どんな本を読めばいいですか、と質問される時があります。
今回は15分~30分くらいの空いた時間を利用して読み進んでゆける本をご紹介。忙しい人、時間がない人に特にオススメです。
辞典、詩、コラム、エッセイ、小説など、多彩なジャンルから厳選。
【超オススメの本】
「遠野物語」に負けない、不思議な言葉力が感じられるのが、G.ガルシア=マルケスの「エレンディラ」。常軌を逸した美しい物語空間をめまいを覚える。
と同時に、言葉の持つ抗しがたい「浮力」にたじろぎました。読んでいるうちに本当に体が浮いている感覚におちいり、その妙な感じは、何週間も続いたのです。
「百年の孤独」以上に奔放な魔術的リアリズムに溺れることができます。ここまでくると、もう、翻訳であることも忘れてしまうのでした。言葉の虜(とりこ)になりたい人は、ぜひお読みください。
派手に語られることはありませんが、これこそが名著。ジャンルが哲学であるにもかかわらず、読みやすくて、文体に独特のリズムがあります。清澄な三木清ワールドに知らぬ間に引き込まれてしまうことでしょう。

*指示と条件*
上の本文を一字一句変えずに最初から最後まで書き写すこと。

*資料一覧*
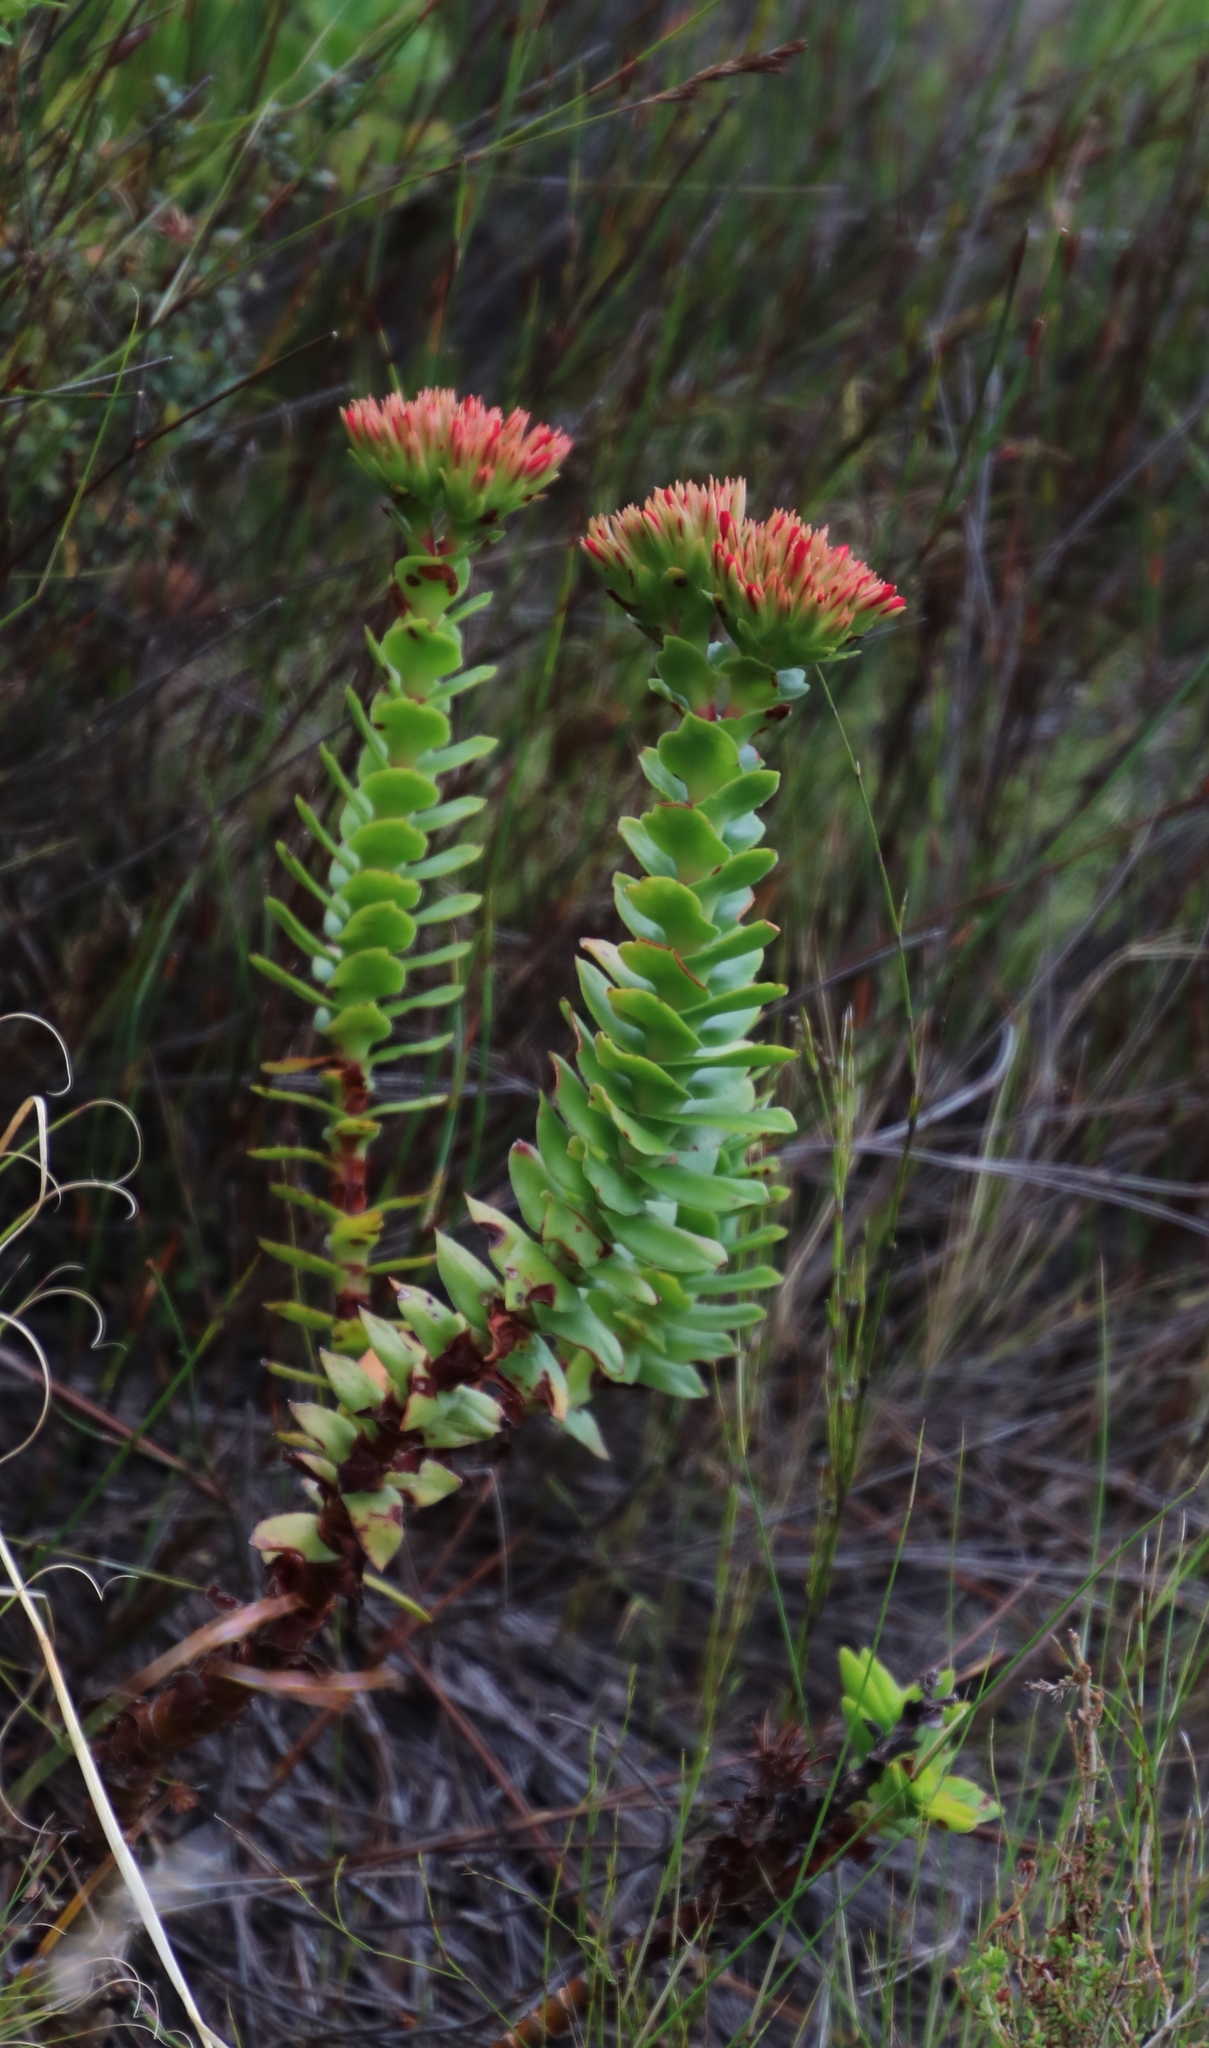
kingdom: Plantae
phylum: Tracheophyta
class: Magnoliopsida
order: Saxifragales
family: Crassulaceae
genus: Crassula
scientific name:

*解答結果*
どんな本を読めばいいですか、と質問される時があります。
今回は15分~30分くらいの空いた時間を利用して読み進んでゆける本をご紹介。忙しい人、時間がない人に特にオススメです。
辞典、詩、コラム、エッセイ、小説など、多彩なジャンルから厳選。
【超オススメの本】
「遠野物語」に負けない、不思議な言葉力が感じられるのが、G.ガルシア=マルケスの「エレンディラ」。常軌を逸した美しい物語空間をめまいを覚える。
と同時に、言葉の持つ抗しがたい「浮力」にたじろぎました。読んでいるうちに本当に体が浮いている感覚におちいり、その妙な感じは、何週間も続いたのです。
「百年の孤独」以上に奔放な魔術的リアリズムに溺れることができます。ここまでくると、もう、翻訳であることも忘れてしまうのでした。言葉の虜(とりこ)になりたい人は、ぜひお読みください。
派手に語られることはありませんが、これこそが名著。ジャンルが哲学であるにもかかわらず、読みやすくて、文体に独特のリズムがあります。清澄な三木清ワールドに知らぬ間に引き込まれてしまうことでしょう。